++++ DOCUMENT PASSAGE ++++
Nailed it. Of course, before anything starts writing from C code, we 
need
to have initialised KASAN. kasan_init.c itself is compiled without any
address sanitising, but we can't repaint all the stuff that is called
from early_fdt_map() (quite a lot).

So the natural thing to do is to keep kasan_early_init() as the first
thing we do in C code, and everything falls from that.

Any chance you could try that on top and see if that cures your problem?
If that works for you, I'll push an updates series.

Thanks,

         M.

diff --git a/arch/arm64/kernel/head.S b/arch/arm64/kernel/head.S
index bce66d6bda74..09a5b603c950 100644
--- a/arch/arm64/kernel/head.S
+++ b/arch/arm64/kernel/head.S
@@ -429,13 +429,13 @@ SYM_FUNC_START_LOCAL(__primary_switched)
++++ GIVEN DATA ++++
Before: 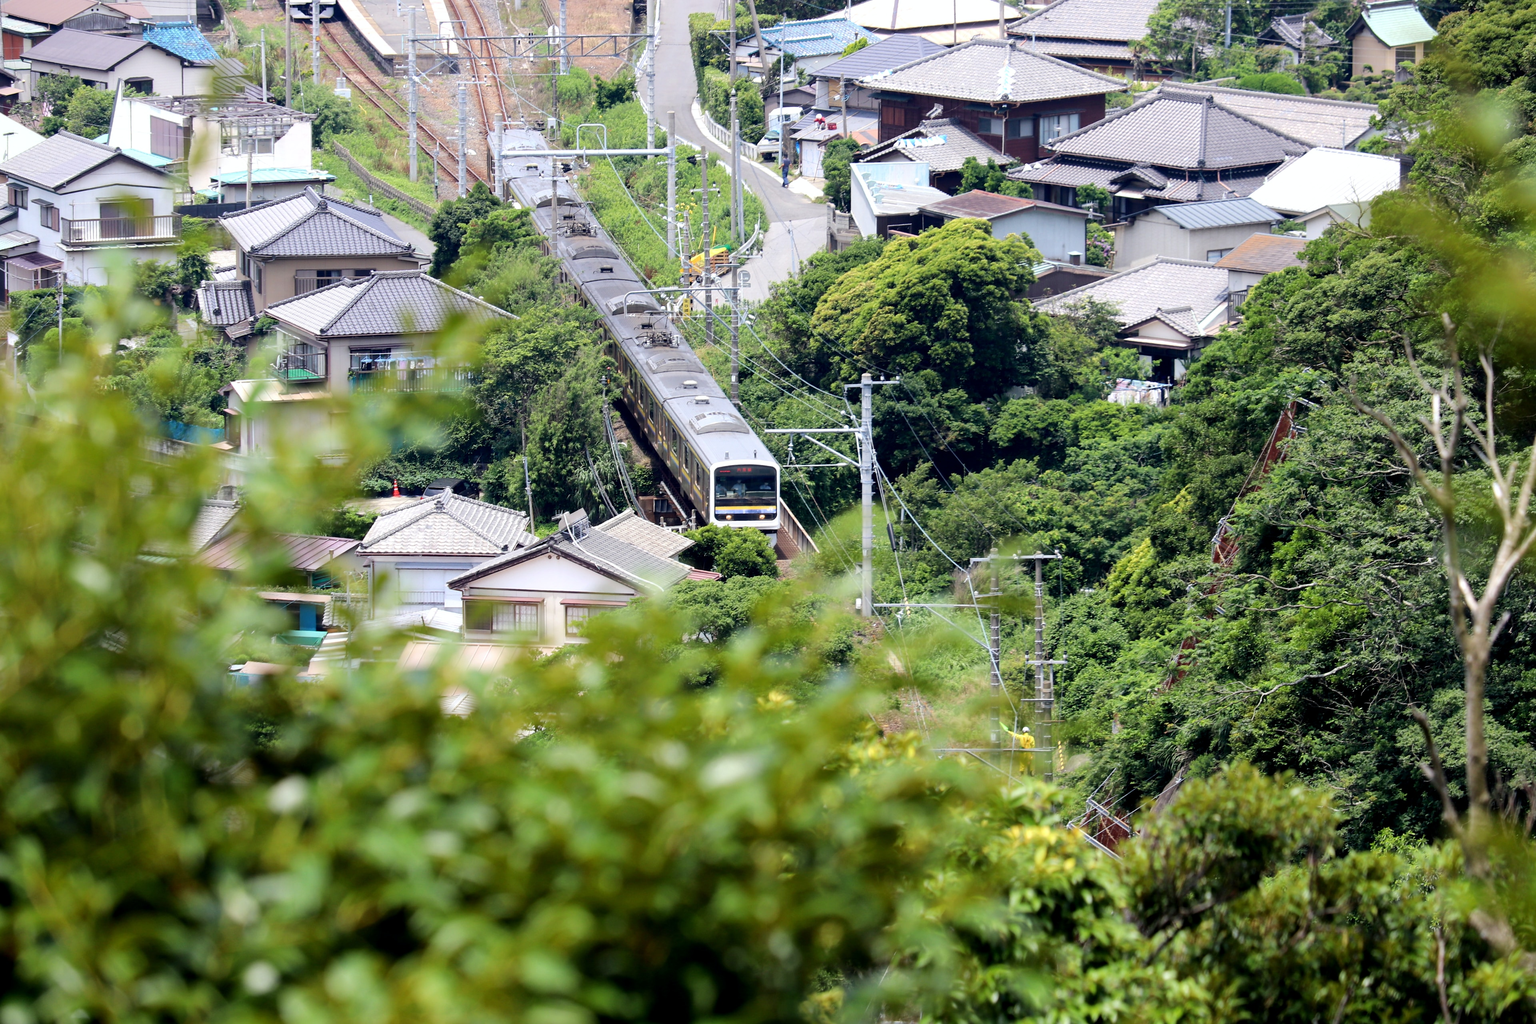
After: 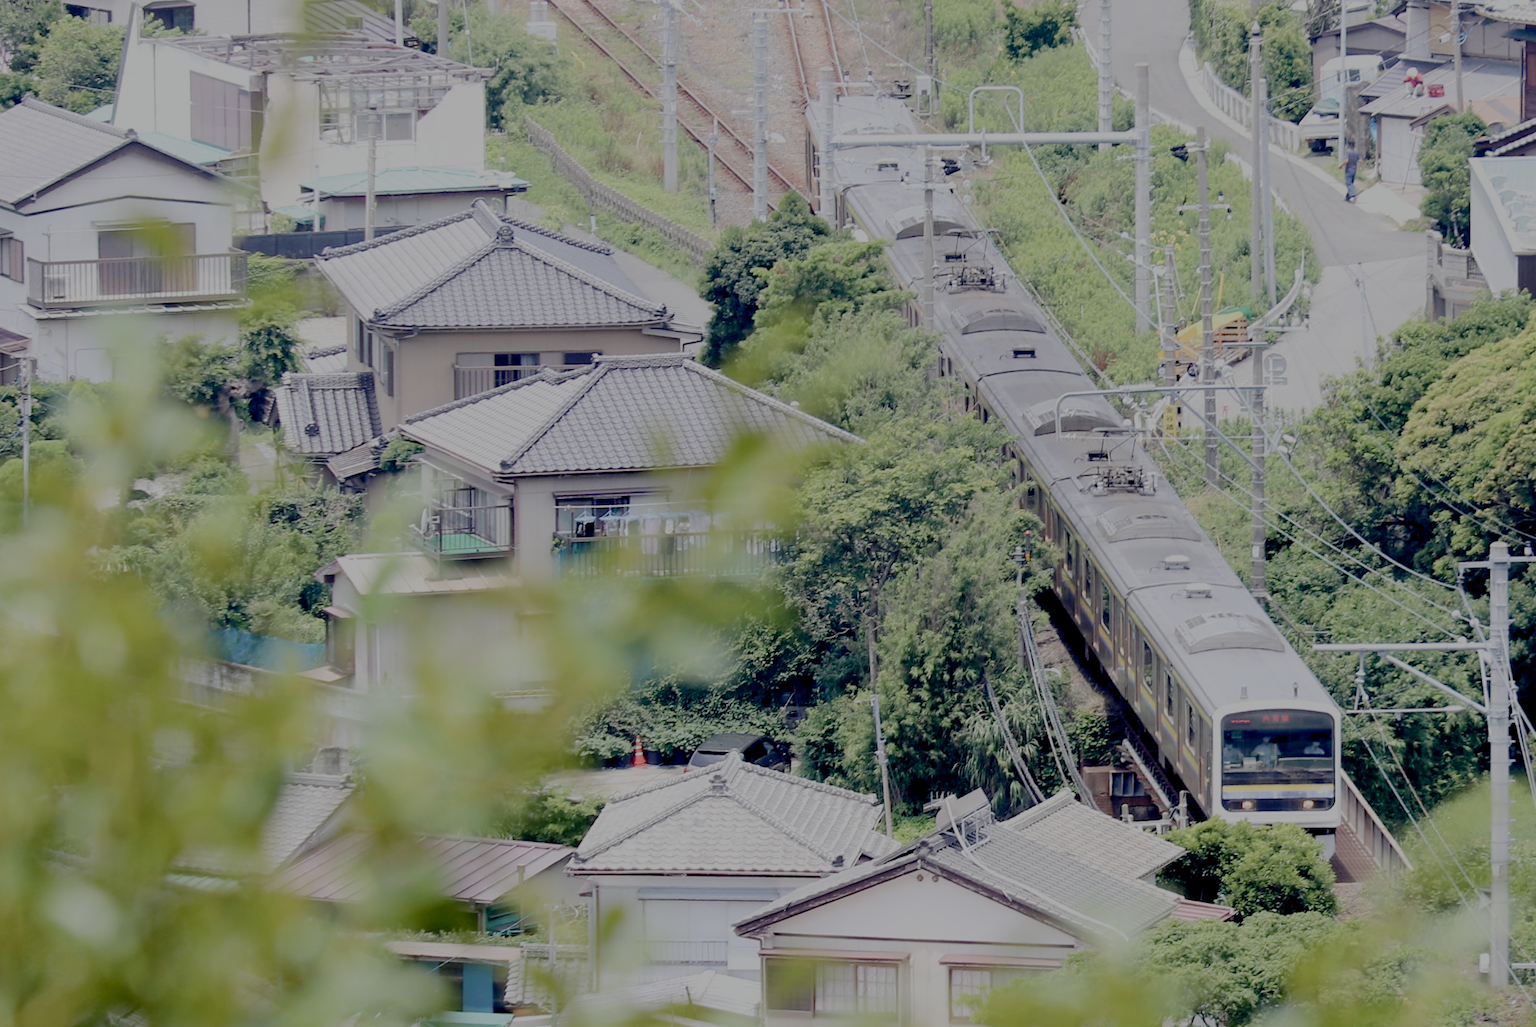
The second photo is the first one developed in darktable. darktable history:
++++
**TASK REQUIREMENTS:**
1) Do the following statements agree with the KASAN message? Answer yes or no for each and quote the words of the message that decide it.
(a) kasan_init.c is compiled with address sanitising.
(b) The writer proposes keeping kasan_early_init() as the first thing done in C code.
(c) The diff changes the file arch/arm64/kernel/head.S.
2) Please pick up the KASAN message after its last line and carry it on.

**ANSWERS FOR THE TASKS:**
1)
(a) No: "kasan_init.c itself is compiled without any address sanitising"
(b) Yes: "keep kasan_early_init() as the first thing we do in C code"
(c) Yes: "diff --git a/arch/arm64/kernel/head.S b/arch/arm64/kernel/head.S"

2)
  	bl	__pi_memset
  	dsb	ishst				// Make zero page visible to PTW

+#if defined(CONFIG_KASAN_GENERIC) || defined(CONFIG_KASAN_SW_TAGS)
+	bl	kasan_early_init
+#endif
  	mov	x0, x21				// pass FDT address in x0
  	bl	early_fdt_map			// Try mapping the FDT early
  	bl	init_feature_override
  	bl	switch_to_vhe
-#if defined(CONFIG_KASAN_GENERIC) || defined(CONFIG_KASAN_SW_TAGS)
-	bl	kasan_early_init
-#endif
  #ifdef CONFIG_RANDOMIZE_BASE
  	tst	x23, ~(MIN_KIMG_ALIGN - 1)	// already running randomized?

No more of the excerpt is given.